▶ **Directions**
Leaving the pictures out, print the lines from the first line of the listing through the line containing "JADARA Editor", exactly as they read, and no others.

Entries supplied: Begin

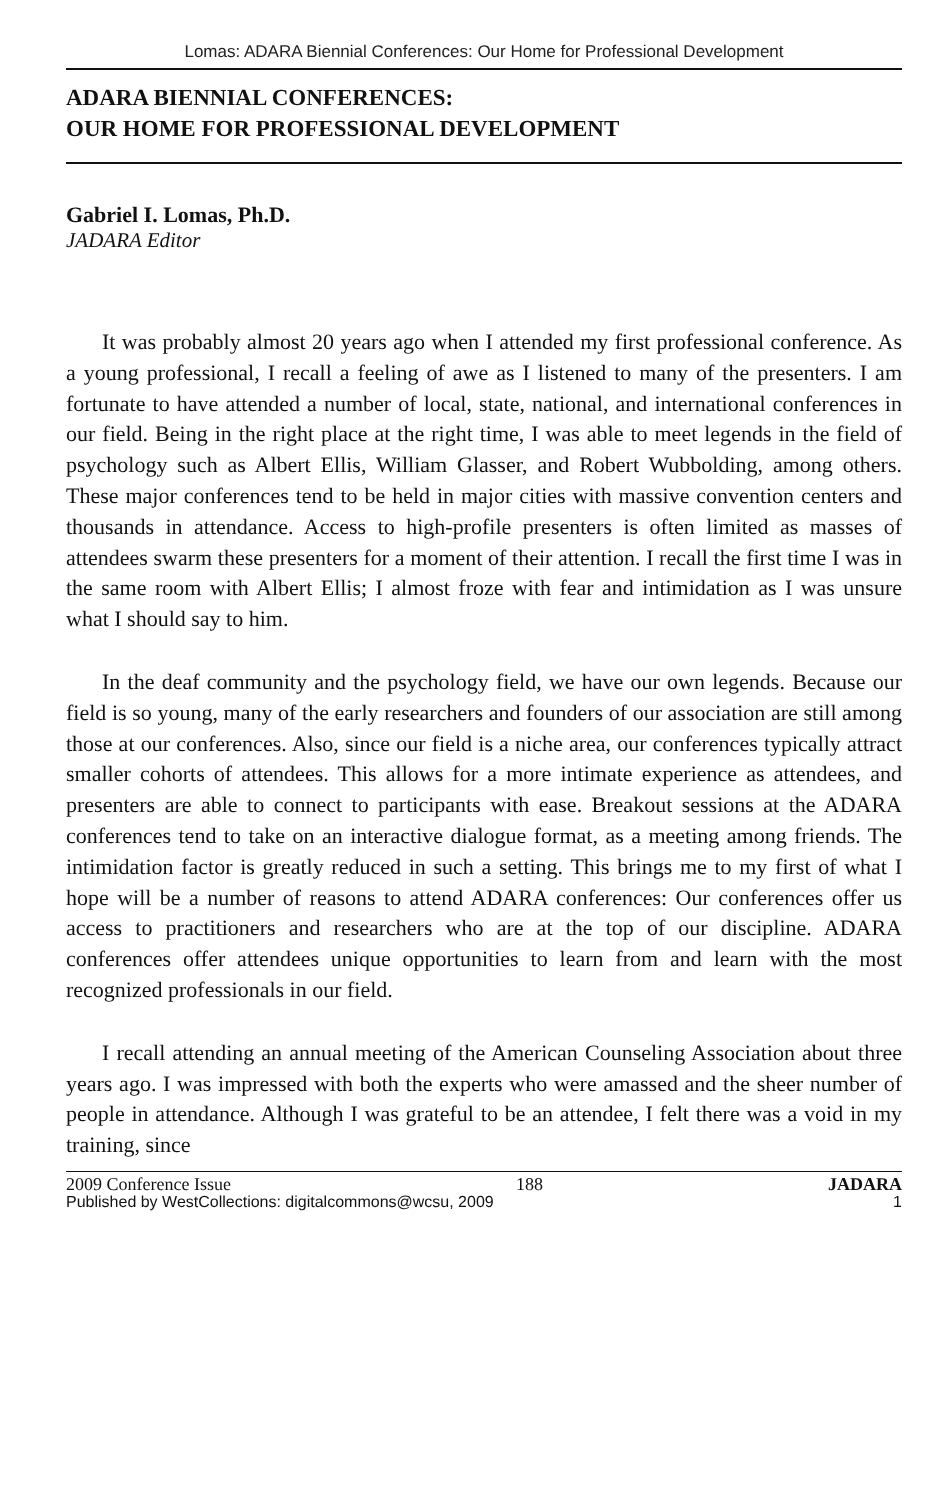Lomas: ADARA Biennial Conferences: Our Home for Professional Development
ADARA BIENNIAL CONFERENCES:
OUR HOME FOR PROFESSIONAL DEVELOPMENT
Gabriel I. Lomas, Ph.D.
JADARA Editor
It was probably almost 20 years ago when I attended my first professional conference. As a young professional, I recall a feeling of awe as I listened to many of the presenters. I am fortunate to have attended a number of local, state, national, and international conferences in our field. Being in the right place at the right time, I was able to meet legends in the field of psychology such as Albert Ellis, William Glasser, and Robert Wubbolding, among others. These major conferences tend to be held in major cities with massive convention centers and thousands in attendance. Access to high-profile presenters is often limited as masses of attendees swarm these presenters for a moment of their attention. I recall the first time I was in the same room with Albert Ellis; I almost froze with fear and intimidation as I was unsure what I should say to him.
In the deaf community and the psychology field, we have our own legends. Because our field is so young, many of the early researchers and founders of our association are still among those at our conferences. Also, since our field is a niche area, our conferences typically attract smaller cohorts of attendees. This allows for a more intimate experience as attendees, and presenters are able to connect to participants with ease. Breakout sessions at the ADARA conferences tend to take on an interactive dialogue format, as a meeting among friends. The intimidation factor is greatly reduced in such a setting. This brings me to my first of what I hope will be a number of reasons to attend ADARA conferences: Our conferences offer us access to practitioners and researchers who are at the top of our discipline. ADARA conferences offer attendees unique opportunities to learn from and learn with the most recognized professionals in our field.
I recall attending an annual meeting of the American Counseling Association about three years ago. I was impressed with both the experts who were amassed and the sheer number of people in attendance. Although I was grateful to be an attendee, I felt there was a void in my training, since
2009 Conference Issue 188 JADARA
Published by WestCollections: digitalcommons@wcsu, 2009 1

Entries supplied: End

▶ **Solution to this task**
Lomas: ADARA Biennial Conferences: Our Home for Professional Development
ADARA BIENNIAL CONFERENCES:
OUR HOME FOR PROFESSIONAL DEVELOPMENT
Gabriel I. Lomas, Ph.D.
JADARA Editor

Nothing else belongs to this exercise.